■ **WHAT THE TASK REQUIRES**
Lines from the line with "Identify the document" to the line with "table_cell [190, 977, 200, 989]" in the entries below, and only those, must be output exactly, with both ends included.

■ **STORED DATA**
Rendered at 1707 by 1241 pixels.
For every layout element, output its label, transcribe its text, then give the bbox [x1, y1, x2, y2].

---

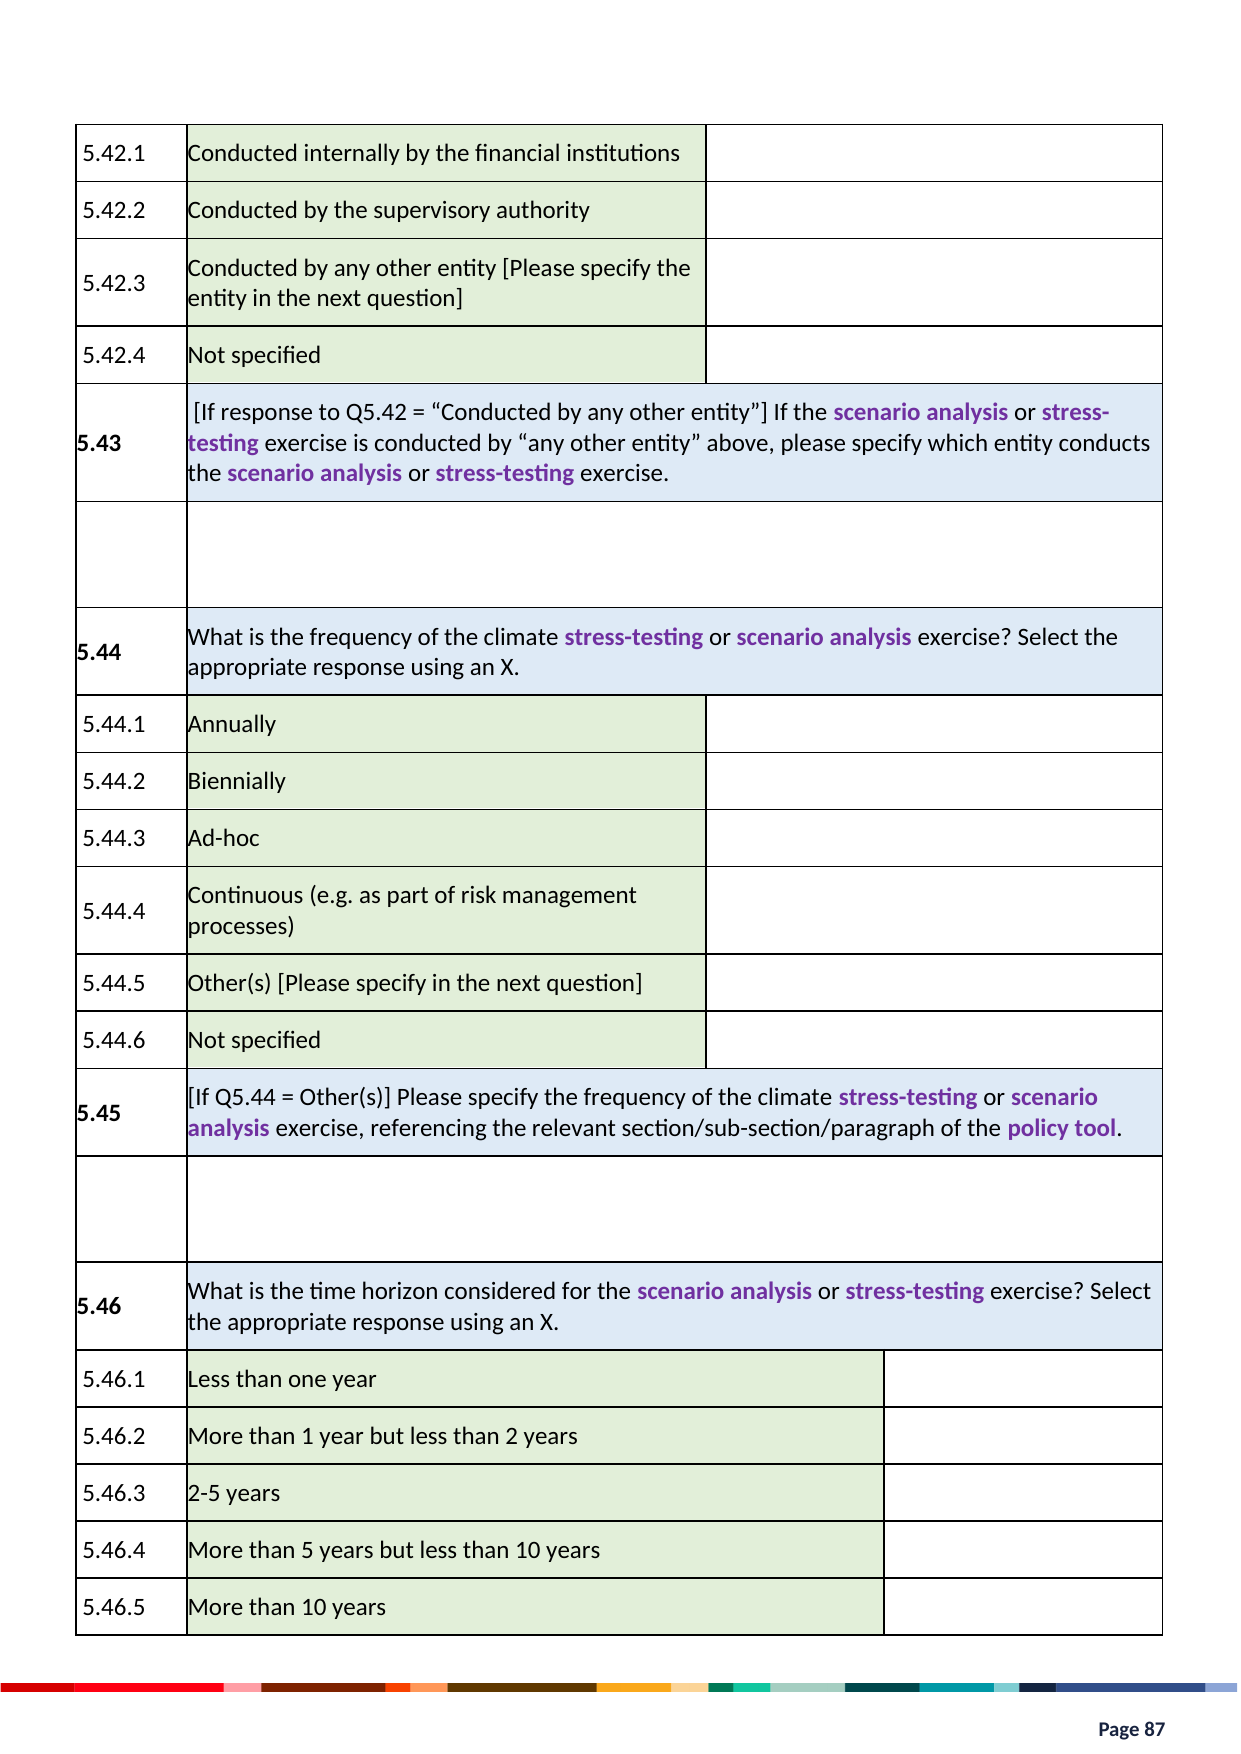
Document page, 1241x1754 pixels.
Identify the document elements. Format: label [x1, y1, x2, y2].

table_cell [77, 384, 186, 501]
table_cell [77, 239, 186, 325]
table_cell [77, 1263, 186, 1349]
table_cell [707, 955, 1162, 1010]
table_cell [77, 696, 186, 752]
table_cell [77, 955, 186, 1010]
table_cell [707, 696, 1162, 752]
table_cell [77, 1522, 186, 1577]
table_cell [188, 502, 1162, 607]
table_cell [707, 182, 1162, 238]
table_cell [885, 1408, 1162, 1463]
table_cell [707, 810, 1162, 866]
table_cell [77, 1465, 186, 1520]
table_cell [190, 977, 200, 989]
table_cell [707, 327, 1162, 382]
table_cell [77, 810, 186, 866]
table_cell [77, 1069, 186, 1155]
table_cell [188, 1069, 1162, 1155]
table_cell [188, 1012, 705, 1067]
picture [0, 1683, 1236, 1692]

■ **RESPONSE BELOW**
Identify the document elements. Format: label [x1, y1, x2, y2].

table_cell [77, 384, 186, 501]
table_cell [77, 239, 186, 325]
table_cell [77, 1263, 186, 1349]
table_cell [707, 955, 1162, 1010]
table_cell [77, 696, 186, 752]
table_cell [77, 955, 186, 1010]
table_cell [707, 696, 1162, 752]
table_cell [77, 1522, 186, 1577]
table_cell [188, 502, 1162, 607]
table_cell [707, 182, 1162, 238]
table_cell [885, 1408, 1162, 1463]
table_cell [707, 810, 1162, 866]
table_cell [77, 1465, 186, 1520]
table_cell [190, 977, 200, 989]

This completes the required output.